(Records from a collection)
********
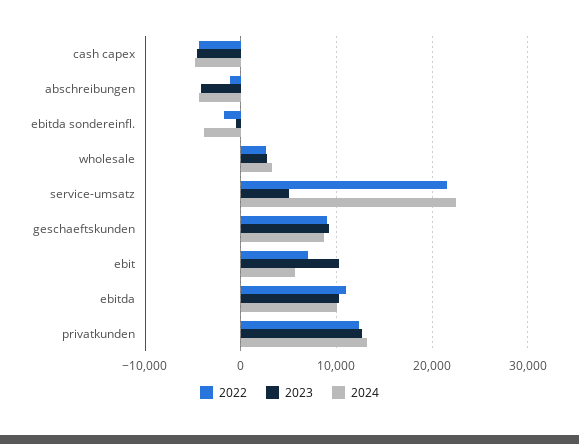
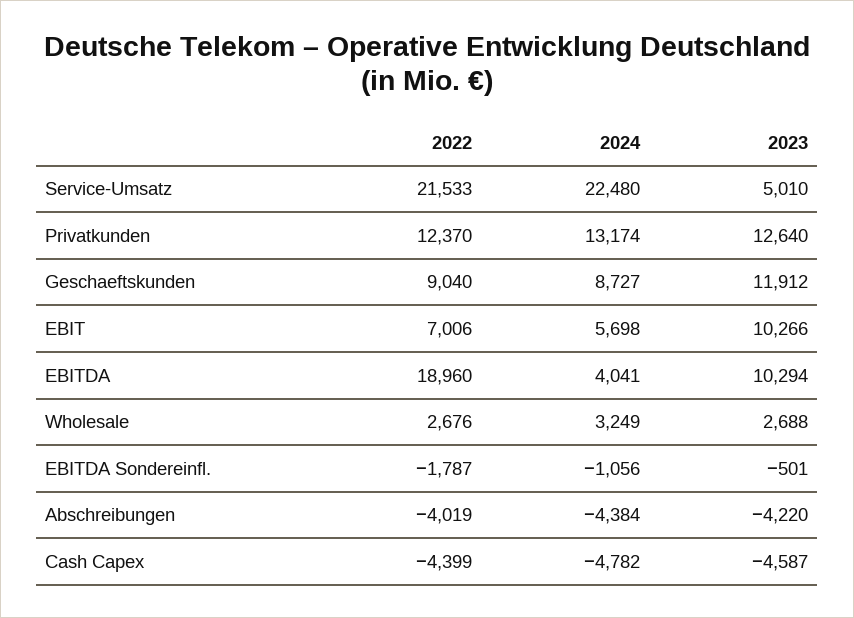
2022, abschreibungen: -1000 -> -4019
2024, ebitda sondereinfl.: -4000 -> -1056
2023, geschaeftskunden: 9000 -> 11912
2022, ebitda: 11000 -> 18960
2024, ebitda: 10000 -> 4041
********
Your task: Starting at the line with "2023, geschaeftskunden: 9000 -> 11912", copy each line through the end of the data, both ends included, and give nothing else.

Response for this exercise:
2023, geschaeftskunden: 9000 -> 11912
2022, ebitda: 11000 -> 18960
2024, ebitda: 10000 -> 4041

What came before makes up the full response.